At a certain temperature, the Kp for the decomposition of H2S is 0.774.
H2S(g) <---> H2(g)+S(g)
Initially, only H2S is present at a pressure of 0.120 atm in a closed container. What is the total pressure in the container at equilibrium?
.........H2S ==> H2(g) + S(g)
I......0.120......0......0
C........-x.......x......x
E......0.120-x....x......x
Kp = pH2*pS/pH2S
0.774 = (x)(x)/(0.120-x)
Solve for x and 0.120-x, then
Ptotal = pH2 + pS + pH2S
To find the total pressure in the container at equilibrium, we need to use the equilibrium expression and the information given about the value of Kp for the reaction.

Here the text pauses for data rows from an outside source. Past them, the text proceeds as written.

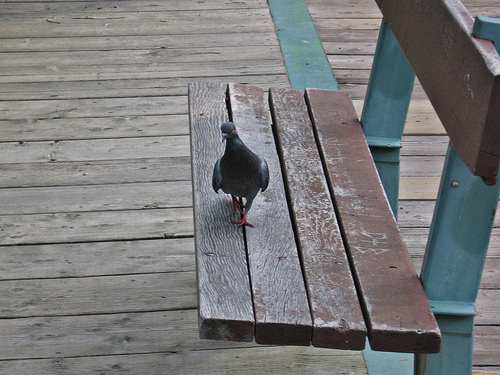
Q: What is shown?
A: A bird.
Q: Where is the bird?
A: On a bench.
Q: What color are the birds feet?
A: Orange.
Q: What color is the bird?
A: Grey.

The equilibrium expression is given by:
Kp = (P_H2 * P_S) / P_H2S
Where:
Kp is the equilibrium constant,
P_H2 is the partial pressure of H2,
P_S is the partial pressure of S, and
P_H2S is the partial pressure of H2S.
In this case, the balanced equation is:
H2S(g) ↔ H2(g) + S(g)
The initial pressure of H2S is given as 0.120 atm, and initially, no H2 or S is present. Therefore, the initial partial pressure of H2 and S is 0 atm.
To find the equilibrium partial pressures, we can assume that x is the change in pressure for H2 and S. Since the stoichiometry of the balanced equation is 1:1:1, the equilibrium partial pressures for H2 and S will be x.
Substituting the values into the equilibrium expression, we have:
0.774 = (x * x) / (0.120 - x)
Simplifying the equation, we get:
0.774(0.120 - x) = x^2
Rearranging and solving the quadratic equation, we find:
x^2 + 0.774x - 0.093 = 0
Using the quadratic formula, we can solve for x:
x = (-0.774 ± √(0.774^2 - 4(1)(-0.093))) / (2(1))
Calculating x, we find two possible solutions:
x ≈ -0.450 (positive value is not physically meaningful)
x ≈ 0.033
Since x represents a change in pressure, we disregard the negative value and use the positive value as the change in pressure for H2 and S at equilibrium.
Now, we can find the equilibrium partial pressures:
P_H2 = P_S ≈ x = 0.033 atm
To find the total pressure at equilibrium, we add the partial pressures together:
P_total = P_H2S + P_H2 + P_S
= 0.120 + 0.033 + 0.033
= 0.186 atm
Therefore, the total pressure in the container at equilibrium is approximately 0.186 atm.